Conventional wisdom is a tricky beast: If “everybody knows” something, it is possible that the belief is justified. On the other hand, it’s not that uncommon for many people to all make the same mistake. For instance, consider the recent banking crisis. Everyone knew homes were a safe investment and betting on them gave good returns. Except towards the end, when it all fell apart. The basic point is that ideas have to stand up to scrutiny, and as we can see, reality provides an excellent test.
There are good tests and bad tests. While intuition and estimation can be useful for formulating ideas and quickly, these techniques are not rigorous and have no place in arguments. Some particularly egregious examples are the “laugh/smell/eye” tests, which pass simply on an appeal to conventional wisdom. In fact, I very much oppose the this test, even when used by heroes of mine. I made the following point on Twitter to basketball analytics icon Dean Oliver:
To which, Dean Oliver, who incidently does not yet follow me on Twitter, responded:
Smell test is when it smells bad to everyone, not when good to one person. Weak test.
And my final response was:
In practicing what I preach, I’ll be re-reading section in BoP then judging. I’ll give write up Facebook :)
Except, my write up will be here instead. Dean still isn’t off the hook as the smell test here is defined as looking correct to many people (I expect everyone is a hyperbole as by definition no test could ever pass the smell test if even one person disagreed)

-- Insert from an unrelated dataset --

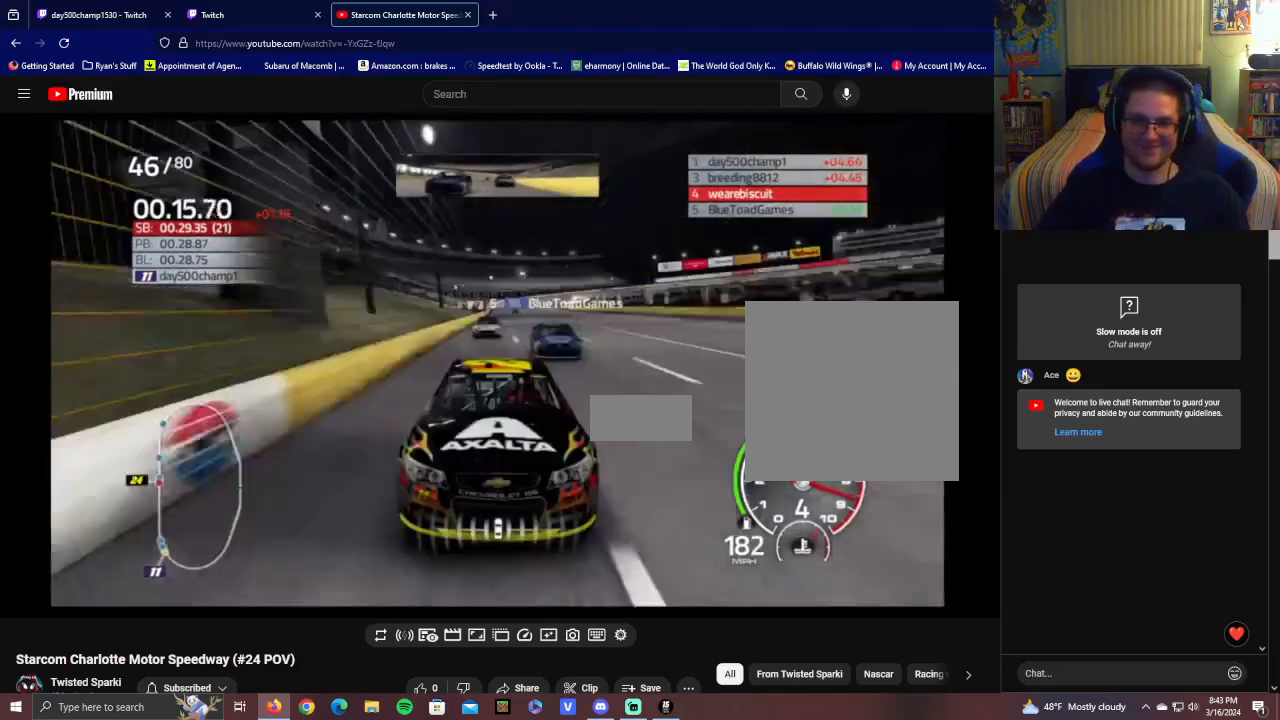
{"buttons": ["R2"], "left_stick": "center", "right_stick": "center", "events": [[400, "L1", "up"]]}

I did dig up Basketball on Paper to grab Dean’s exact words to see exactly how he broached the subject. I got to do a flier on Bill James earlier this year, would this be my chance to add Dean Oliver to the list? The answer is, well, I get to agree and disagree with Dean Oliver several times in the span of several paragraphs.
Other people have thought of this concept [Adjusted Plus-Minus], but Winston and Sagarin got hold of the play-by-play data to do it. Despite the concept making sense, the results – as we like to say in this business – “don’t pass the laugh test” Winston/Sagarin’s results suggested than in 2002, Shaquille O’Neal, commonly viewed as the best player in the league, was only the 20th best player in the NBA. Their results, also suggesed that rookie Andrei Kirilenko, not commonly viewed as even being in the league’s top fifty, ranked second among NBA players in overall contribution. See? Doesn’t pass the laugh test! Or the rolling eye test. Winston and Sagarin acknowledged those embarrassments and were reported to say that they “don’t claim their rating is the only tool for evaluating a player’s value” Oh well.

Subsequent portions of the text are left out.